Es que existe el egoísmo de las personas, y también existe el egoísmo de las parejas, y también el egoísmo de las familias y de las clases sociales.

Yo le puedo apostar que si usted descubre la maravillosa noticia del Reino, si usted descubre esa semilla, y si usted se fascina por esa semilla, y usted tiene la palabra llena de gozo del Evangelio de Cristo, usted se asombrará de todo el bien que nunca hizo, porque usted creyó que estaba haciendo todo el bien que podía.

Tal vez está haciendo usted todo el bien que puede, todo el bien que se puede hacer sin conocer la semilla del Reino, pero cuando se conoce la semilla del Reino, cuando se encuentra el vigor de la semilla del Reino de los Cielos, uno descubre que uno lo que ha estado haciendo es protegiendo sus afectos, protegiendo su pequeño mundo y defendiéndose del resto de la sociedad; pobre balance que no nos deja clasificados como trigos, ciertamente.

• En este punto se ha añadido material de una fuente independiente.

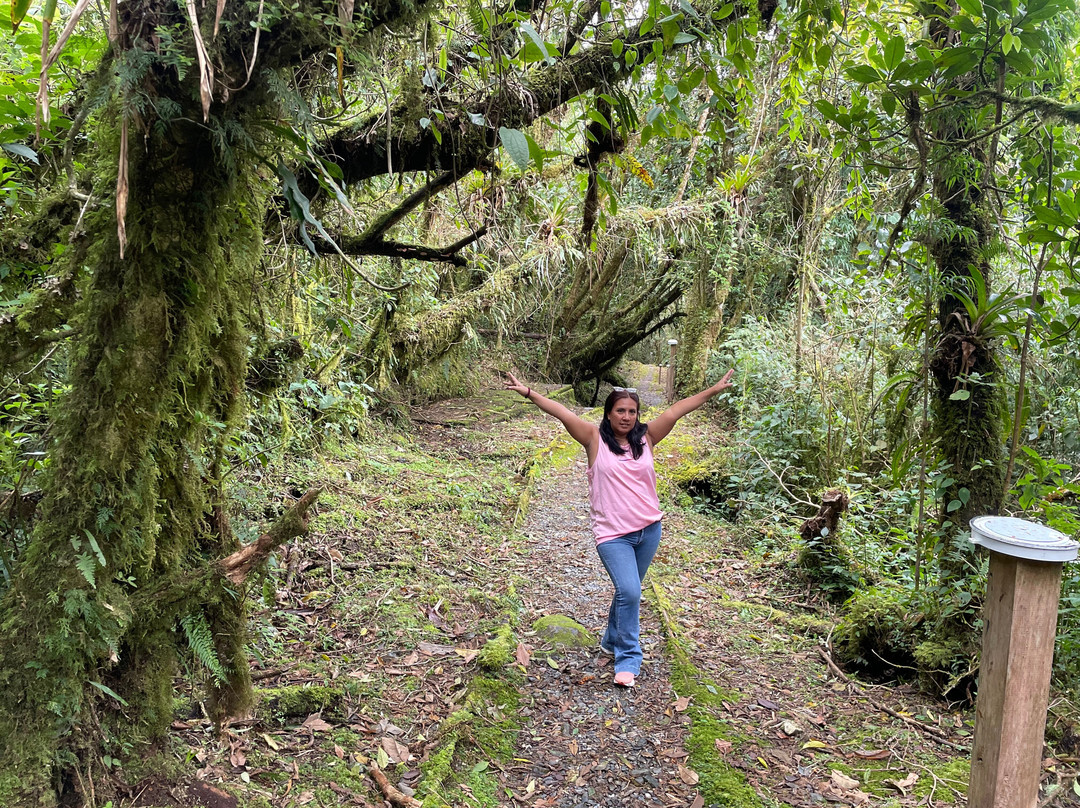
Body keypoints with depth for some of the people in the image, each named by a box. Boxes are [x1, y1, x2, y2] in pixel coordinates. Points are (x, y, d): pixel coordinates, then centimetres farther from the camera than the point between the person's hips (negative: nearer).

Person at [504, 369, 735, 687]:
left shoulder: (646, 437, 3)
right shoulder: (595, 438, -5)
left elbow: (677, 409, 0)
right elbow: (561, 413, -13)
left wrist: (714, 389, -2)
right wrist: (528, 392, -19)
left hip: (649, 529, 4)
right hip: (612, 534, -4)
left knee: (628, 591, 18)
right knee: (629, 592, -14)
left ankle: (612, 641, 40)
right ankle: (628, 659, 2)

Mis hermanos, al recibir la comunión en el día de hoy, pidámosle a Cristo que nos ayude a descubrir la semilla del Reino, la noticia fantástica de su amor y de su gracia; pidámosle al Padre Celestial que nos dé el gozo irreprimible del Evangelio de Jesucristo y el deseo irreprimible de trasmitirle a otros y de hacer el máximo bien posible; descubriremos que muchos que parecían mala hierba son trigo de la mejor calidad.